I had (with help from my uncle) changed the attic into a haven. I had various game machines and a TV scattered across the room. A large sofa-bed, and a fireplace. There was one window, and a section of a side of the wall was like a garage door, for the summer. It was nice and warm and comfy and it wasn't uncommon to hear animal life outside the garage door; fox or deer that came to share the warmth radiating from my walls.
The last entry had been a disturbing one. In a way, I was now venturing farther and farther away from reading a piece of historical biography and instead a fanfiction written a long time ago. Now, even doubting if this even happened, and that my ancestor had the time to write this 'fanfiction' during her spare time in a really interesting way.

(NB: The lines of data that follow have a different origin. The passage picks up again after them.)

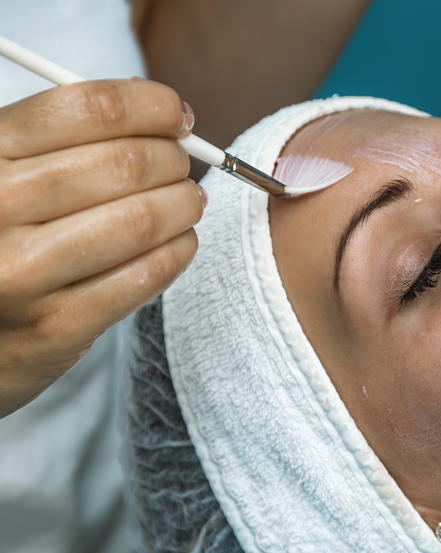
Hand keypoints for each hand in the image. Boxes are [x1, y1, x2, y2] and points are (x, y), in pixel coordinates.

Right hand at [0, 78, 204, 417]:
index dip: (150, 105)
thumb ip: (66, 134)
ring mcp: (23, 272)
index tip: (175, 114)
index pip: (87, 108)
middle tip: (181, 164)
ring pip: (141, 219)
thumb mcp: (4, 169)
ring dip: (183, 204)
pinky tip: (180, 241)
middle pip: (125, 162)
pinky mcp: (56, 326)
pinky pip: (145, 276)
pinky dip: (179, 250)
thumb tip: (160, 109)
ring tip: (189, 201)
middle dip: (173, 158)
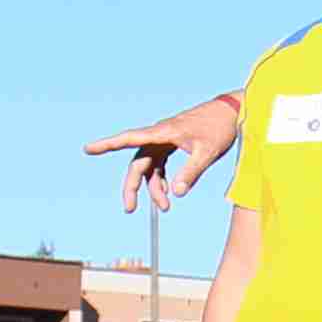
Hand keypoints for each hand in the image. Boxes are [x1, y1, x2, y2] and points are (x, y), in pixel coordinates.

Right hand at [88, 97, 240, 214]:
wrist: (233, 112)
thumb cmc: (219, 128)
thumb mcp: (207, 152)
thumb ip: (191, 172)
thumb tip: (176, 193)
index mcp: (163, 132)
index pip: (129, 139)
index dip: (107, 144)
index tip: (88, 149)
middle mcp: (159, 134)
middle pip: (137, 162)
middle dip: (132, 186)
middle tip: (130, 209)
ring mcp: (165, 139)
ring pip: (149, 166)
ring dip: (152, 187)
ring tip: (165, 207)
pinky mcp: (173, 143)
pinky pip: (159, 164)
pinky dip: (161, 179)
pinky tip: (168, 193)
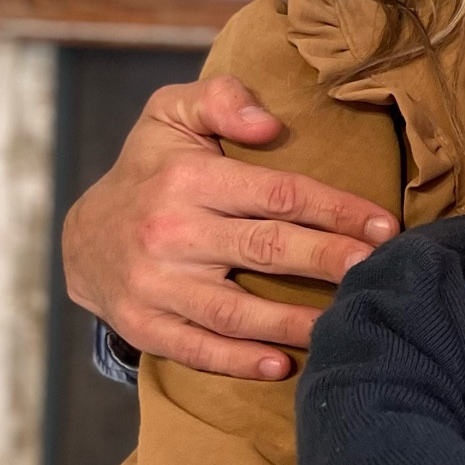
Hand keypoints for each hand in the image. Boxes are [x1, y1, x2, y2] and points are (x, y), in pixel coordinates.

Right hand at [61, 73, 397, 378]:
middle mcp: (170, 232)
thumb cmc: (149, 170)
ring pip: (235, 310)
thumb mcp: (169, 114)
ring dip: (294, 322)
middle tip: (379, 270)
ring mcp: (155, 284)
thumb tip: (269, 124)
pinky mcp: (143, 325)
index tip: (384, 225)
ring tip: (347, 323)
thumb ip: (218, 99)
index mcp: (188, 178)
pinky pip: (196, 349)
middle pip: (266, 249)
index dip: (335, 209)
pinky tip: (283, 365)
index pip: (277, 193)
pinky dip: (239, 362)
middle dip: (329, 260)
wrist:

Nevertheless, I patiently waited til the New Year, when I would be spending my time quietly reading the diary in Nagano on the sofa-bed, with my friend who had agreed to come to Nagano with me to experience the snow.
…
Author's Notes
I don't have much to write after being thoroughly pooped by this chapter. It's passing by rather quickly, quicker then I thought so I have to stop and think for a while about it.
The Main Character's name and the friend's name will be revealed somewhat later on in the story. As well as the name of the woman who wrote the diary.